Stored items:
--- START ---
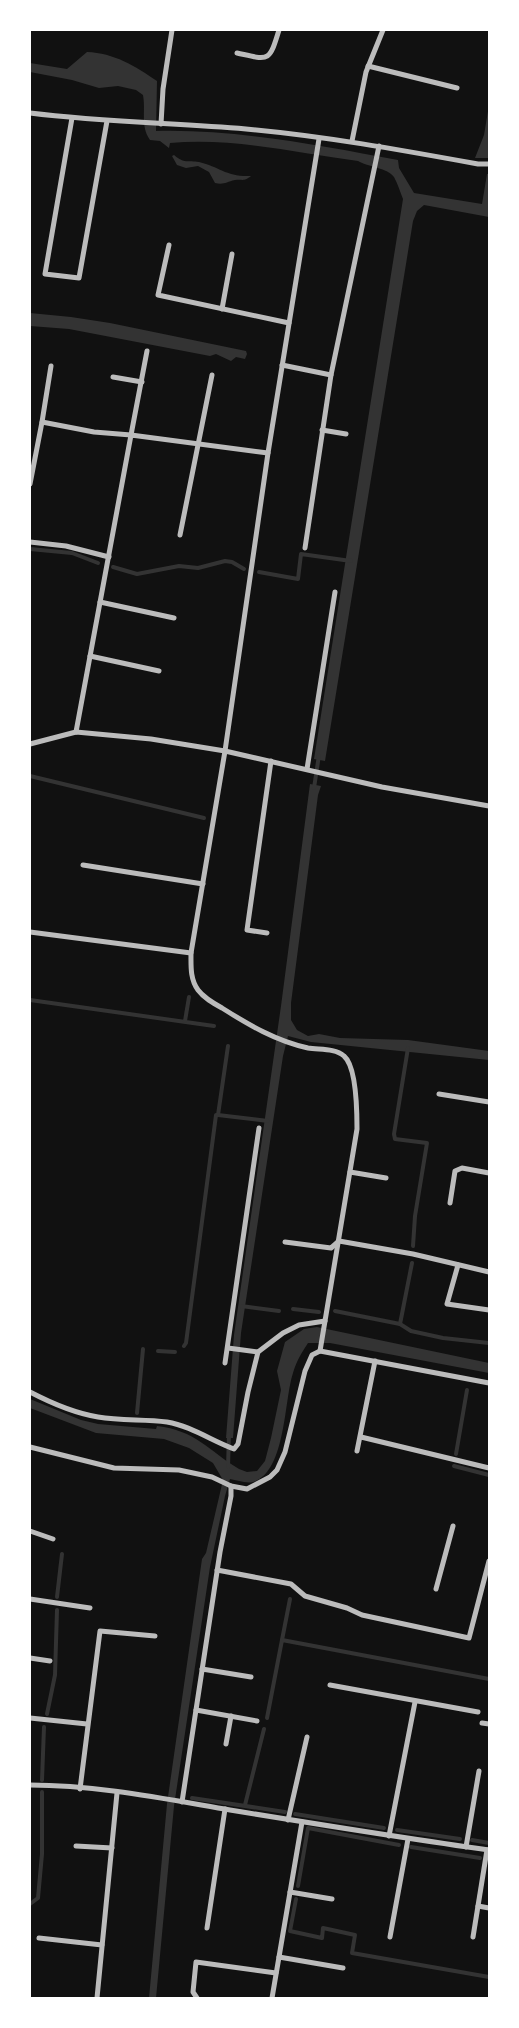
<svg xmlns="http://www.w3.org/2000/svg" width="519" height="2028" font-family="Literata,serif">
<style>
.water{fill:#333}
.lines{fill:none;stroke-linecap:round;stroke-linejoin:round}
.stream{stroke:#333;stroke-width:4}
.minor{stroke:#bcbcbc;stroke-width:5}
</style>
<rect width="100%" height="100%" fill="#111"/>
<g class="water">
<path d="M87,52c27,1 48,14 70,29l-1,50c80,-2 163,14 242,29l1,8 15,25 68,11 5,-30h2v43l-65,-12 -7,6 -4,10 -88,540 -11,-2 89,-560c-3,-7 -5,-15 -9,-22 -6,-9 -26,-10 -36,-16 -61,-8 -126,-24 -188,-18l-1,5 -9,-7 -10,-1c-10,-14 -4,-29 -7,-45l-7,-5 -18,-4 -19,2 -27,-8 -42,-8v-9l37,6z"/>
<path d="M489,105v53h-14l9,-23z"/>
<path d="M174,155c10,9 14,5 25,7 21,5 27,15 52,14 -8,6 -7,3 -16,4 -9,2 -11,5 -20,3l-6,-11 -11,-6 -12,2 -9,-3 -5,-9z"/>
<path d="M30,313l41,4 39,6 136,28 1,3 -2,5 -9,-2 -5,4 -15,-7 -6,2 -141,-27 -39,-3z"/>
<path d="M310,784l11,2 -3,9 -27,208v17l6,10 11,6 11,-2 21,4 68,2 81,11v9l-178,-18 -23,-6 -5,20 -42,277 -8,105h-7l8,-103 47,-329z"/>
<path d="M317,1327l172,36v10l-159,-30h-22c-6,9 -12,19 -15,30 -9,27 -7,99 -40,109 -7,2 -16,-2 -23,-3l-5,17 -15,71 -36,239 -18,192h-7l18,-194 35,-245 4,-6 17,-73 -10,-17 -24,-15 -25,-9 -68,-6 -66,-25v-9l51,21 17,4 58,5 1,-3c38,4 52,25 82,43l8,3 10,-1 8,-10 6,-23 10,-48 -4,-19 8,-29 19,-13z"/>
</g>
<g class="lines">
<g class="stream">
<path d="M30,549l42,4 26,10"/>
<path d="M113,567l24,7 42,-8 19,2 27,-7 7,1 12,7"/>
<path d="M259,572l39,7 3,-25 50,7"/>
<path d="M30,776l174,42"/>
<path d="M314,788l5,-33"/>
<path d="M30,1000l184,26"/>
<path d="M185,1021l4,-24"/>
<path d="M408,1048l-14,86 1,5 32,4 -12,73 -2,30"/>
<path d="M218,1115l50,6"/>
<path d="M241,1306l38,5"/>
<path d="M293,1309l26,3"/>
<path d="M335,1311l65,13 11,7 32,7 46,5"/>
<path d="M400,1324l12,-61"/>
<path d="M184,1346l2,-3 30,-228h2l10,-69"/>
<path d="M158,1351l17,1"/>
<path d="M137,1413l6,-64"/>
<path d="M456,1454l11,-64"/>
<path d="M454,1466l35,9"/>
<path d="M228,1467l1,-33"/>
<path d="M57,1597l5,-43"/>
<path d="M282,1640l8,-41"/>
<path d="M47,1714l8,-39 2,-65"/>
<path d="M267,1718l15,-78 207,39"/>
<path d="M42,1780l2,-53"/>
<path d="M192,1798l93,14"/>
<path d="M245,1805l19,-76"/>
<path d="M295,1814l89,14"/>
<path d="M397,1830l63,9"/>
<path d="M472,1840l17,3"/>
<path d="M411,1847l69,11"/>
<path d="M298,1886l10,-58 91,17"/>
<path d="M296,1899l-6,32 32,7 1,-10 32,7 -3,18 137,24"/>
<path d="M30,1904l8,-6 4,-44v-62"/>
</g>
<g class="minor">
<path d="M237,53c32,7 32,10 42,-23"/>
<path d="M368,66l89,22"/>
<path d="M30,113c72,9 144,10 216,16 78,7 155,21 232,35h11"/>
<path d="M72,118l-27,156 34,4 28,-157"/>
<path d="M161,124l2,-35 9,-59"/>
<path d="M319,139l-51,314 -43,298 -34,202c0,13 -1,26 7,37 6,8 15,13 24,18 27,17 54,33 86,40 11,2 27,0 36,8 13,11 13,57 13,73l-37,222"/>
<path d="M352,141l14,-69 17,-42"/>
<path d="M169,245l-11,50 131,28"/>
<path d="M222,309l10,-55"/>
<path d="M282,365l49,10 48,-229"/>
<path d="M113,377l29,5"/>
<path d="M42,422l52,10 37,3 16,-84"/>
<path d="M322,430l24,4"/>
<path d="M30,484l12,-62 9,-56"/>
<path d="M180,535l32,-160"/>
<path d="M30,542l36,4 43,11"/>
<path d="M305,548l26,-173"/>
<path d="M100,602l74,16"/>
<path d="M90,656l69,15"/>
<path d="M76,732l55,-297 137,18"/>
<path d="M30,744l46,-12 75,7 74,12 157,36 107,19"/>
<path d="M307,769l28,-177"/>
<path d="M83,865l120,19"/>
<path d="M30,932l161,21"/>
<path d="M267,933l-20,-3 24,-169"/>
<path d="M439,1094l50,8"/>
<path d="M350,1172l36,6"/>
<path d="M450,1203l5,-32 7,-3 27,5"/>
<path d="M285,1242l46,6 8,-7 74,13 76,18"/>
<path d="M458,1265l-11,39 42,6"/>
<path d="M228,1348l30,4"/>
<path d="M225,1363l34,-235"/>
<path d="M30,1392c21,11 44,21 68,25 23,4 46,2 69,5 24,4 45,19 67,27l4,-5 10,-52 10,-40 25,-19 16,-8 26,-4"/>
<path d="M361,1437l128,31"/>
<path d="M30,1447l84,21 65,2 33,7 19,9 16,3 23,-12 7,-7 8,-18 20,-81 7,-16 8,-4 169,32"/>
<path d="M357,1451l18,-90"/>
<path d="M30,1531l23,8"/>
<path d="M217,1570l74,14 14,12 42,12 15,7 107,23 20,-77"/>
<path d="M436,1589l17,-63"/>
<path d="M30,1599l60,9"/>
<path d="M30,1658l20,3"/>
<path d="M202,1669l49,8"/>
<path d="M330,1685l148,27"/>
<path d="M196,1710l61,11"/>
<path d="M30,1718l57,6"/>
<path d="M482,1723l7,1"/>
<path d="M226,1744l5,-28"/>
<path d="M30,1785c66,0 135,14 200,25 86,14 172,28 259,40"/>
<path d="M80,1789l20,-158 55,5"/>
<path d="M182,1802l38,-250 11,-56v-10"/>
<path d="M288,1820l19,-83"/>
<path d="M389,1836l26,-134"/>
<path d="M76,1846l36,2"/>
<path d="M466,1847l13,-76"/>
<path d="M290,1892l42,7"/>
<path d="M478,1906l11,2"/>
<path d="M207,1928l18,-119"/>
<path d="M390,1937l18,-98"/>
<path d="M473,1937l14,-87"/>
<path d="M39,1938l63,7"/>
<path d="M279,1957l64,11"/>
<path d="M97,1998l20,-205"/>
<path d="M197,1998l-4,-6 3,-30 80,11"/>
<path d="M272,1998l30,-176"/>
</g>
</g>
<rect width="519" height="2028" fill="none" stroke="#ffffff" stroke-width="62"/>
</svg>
--- END ---
--- START ---
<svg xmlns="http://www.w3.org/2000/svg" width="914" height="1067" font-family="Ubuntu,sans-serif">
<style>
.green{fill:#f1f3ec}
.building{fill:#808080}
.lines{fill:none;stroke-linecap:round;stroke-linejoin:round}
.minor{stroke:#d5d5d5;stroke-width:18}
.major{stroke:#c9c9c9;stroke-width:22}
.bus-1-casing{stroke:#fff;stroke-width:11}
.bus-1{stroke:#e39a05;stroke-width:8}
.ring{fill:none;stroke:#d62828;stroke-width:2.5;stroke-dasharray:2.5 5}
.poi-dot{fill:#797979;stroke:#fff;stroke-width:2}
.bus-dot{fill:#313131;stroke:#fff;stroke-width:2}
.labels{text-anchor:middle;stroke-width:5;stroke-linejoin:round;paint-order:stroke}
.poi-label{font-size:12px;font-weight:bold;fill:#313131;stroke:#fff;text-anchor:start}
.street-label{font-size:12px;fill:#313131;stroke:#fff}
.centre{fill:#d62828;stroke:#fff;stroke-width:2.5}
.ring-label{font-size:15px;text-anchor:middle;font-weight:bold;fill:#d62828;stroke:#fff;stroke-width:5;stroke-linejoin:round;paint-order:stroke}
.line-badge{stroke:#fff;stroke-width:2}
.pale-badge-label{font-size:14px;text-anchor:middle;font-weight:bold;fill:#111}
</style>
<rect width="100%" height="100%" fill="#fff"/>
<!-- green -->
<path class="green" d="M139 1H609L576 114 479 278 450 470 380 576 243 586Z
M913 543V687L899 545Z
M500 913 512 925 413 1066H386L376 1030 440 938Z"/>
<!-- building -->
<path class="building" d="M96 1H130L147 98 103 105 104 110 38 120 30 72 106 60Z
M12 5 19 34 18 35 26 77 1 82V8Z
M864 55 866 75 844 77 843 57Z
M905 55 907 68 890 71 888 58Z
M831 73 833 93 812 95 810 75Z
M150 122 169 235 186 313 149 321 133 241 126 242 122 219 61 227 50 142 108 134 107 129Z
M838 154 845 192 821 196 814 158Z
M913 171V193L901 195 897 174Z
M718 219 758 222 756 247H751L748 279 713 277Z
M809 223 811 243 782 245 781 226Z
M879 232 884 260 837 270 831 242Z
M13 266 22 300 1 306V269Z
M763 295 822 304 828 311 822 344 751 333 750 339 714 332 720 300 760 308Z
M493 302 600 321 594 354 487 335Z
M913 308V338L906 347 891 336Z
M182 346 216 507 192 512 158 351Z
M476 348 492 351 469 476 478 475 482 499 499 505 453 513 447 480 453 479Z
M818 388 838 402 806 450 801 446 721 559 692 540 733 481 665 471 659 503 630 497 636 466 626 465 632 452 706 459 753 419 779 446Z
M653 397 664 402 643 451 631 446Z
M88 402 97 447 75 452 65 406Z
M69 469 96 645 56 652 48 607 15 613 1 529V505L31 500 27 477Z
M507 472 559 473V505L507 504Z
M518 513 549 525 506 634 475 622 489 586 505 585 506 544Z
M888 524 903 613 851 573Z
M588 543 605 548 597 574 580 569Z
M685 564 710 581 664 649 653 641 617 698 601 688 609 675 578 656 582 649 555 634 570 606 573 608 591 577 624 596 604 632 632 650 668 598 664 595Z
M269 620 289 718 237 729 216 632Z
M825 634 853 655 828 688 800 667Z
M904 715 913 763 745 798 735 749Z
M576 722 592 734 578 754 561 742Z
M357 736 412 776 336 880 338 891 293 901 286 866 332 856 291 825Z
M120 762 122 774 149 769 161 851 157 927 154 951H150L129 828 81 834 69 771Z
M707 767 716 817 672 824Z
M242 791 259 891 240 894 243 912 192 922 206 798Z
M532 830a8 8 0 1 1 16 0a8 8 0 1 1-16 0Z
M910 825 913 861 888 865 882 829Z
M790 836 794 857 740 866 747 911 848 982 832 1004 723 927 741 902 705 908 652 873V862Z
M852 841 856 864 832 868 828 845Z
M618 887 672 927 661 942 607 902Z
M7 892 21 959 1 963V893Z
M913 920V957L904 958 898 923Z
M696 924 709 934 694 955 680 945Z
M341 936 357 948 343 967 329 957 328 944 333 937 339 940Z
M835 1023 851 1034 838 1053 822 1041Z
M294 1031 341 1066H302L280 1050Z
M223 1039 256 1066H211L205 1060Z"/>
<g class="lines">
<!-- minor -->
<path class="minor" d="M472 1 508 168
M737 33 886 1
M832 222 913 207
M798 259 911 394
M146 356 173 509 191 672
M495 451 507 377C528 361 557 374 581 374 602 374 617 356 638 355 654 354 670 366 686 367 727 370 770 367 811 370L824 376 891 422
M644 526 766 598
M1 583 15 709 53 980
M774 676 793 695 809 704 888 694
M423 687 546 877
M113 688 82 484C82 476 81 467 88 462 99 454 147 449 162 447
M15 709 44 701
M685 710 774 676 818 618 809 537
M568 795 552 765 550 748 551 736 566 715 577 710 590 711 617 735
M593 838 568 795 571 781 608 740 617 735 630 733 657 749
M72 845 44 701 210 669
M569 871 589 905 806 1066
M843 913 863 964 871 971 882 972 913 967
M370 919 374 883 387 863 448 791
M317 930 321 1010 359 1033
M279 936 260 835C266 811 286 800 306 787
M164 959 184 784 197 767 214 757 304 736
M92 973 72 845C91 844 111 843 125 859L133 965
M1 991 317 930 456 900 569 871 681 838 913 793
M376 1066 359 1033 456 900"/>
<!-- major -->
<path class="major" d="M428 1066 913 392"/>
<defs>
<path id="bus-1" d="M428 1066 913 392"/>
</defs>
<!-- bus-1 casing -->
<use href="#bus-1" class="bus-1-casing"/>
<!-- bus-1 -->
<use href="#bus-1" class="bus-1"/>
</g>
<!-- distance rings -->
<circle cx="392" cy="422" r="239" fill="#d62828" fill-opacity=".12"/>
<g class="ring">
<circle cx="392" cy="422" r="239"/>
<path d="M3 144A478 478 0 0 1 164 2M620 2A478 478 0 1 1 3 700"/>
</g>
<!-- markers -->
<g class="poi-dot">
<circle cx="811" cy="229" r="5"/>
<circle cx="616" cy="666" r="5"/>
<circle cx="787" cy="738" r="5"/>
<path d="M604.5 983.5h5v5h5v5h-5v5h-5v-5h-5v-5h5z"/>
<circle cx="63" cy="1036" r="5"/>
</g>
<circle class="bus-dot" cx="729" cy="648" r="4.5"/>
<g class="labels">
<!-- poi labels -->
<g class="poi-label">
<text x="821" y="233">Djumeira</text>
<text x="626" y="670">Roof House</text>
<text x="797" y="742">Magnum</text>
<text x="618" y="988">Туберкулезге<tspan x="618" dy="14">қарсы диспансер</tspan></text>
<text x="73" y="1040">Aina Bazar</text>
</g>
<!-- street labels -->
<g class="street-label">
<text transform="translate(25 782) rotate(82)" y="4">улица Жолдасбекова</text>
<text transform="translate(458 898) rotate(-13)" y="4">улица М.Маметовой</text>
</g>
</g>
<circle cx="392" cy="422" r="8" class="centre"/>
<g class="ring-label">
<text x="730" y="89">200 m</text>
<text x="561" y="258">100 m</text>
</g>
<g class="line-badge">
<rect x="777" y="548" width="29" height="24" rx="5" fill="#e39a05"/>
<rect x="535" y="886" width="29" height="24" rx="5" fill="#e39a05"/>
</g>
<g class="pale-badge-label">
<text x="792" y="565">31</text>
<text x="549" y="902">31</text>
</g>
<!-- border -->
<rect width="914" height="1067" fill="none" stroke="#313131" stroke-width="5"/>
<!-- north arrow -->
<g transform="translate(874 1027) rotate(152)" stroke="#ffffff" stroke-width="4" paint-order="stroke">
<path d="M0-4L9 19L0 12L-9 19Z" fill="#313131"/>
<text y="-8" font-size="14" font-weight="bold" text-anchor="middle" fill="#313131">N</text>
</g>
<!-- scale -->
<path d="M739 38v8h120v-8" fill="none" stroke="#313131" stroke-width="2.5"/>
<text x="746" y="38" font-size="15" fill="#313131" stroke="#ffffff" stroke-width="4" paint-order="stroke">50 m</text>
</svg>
--- END ---
— Exercise instructions —
From the records above, copy out the line with "M904 715 913 763 745 798 735 749Z", the line with "M72 845 44 701 210 669", and every line between them, word for word.

— Exercise solution —
M904 715 913 763 745 798 735 749Z
M576 722 592 734 578 754 561 742Z
M357 736 412 776 336 880 338 891 293 901 286 866 332 856 291 825Z
M120 762 122 774 149 769 161 851 157 927 154 951H150L129 828 81 834 69 771Z
M707 767 716 817 672 824Z
M242 791 259 891 240 894 243 912 192 922 206 798Z
M532 830a8 8 0 1 1 16 0a8 8 0 1 1-16 0Z
M910 825 913 861 888 865 882 829Z
M790 836 794 857 740 866 747 911 848 982 832 1004 723 927 741 902 705 908 652 873V862Z
M852 841 856 864 832 868 828 845Z
M618 887 672 927 661 942 607 902Z
M7 892 21 959 1 963V893Z
M913 920V957L904 958 898 923Z
M696 924 709 934 694 955 680 945Z
M341 936 357 948 343 967 329 957 328 944 333 937 339 940Z
M835 1023 851 1034 838 1053 822 1041Z
M294 1031 341 1066H302L280 1050Z
M223 1039 256 1066H211L205 1060Z"/>
<g class="lines">
<!-- minor -->
<path class="minor" d="M472 1 508 168
M737 33 886 1
M832 222 913 207
M798 259 911 394
M146 356 173 509 191 672
M495 451 507 377C528 361 557 374 581 374 602 374 617 356 638 355 654 354 670 366 686 367 727 370 770 367 811 370L824 376 891 422
M644 526 766 598
M1 583 15 709 53 980
M774 676 793 695 809 704 888 694
M423 687 546 877
M113 688 82 484C82 476 81 467 88 462 99 454 147 449 162 447
M15 709 44 701
M685 710 774 676 818 618 809 537
M568 795 552 765 550 748 551 736 566 715 577 710 590 711 617 735
M593 838 568 795 571 781 608 740 617 735 630 733 657 749
M72 845 44 701 210 669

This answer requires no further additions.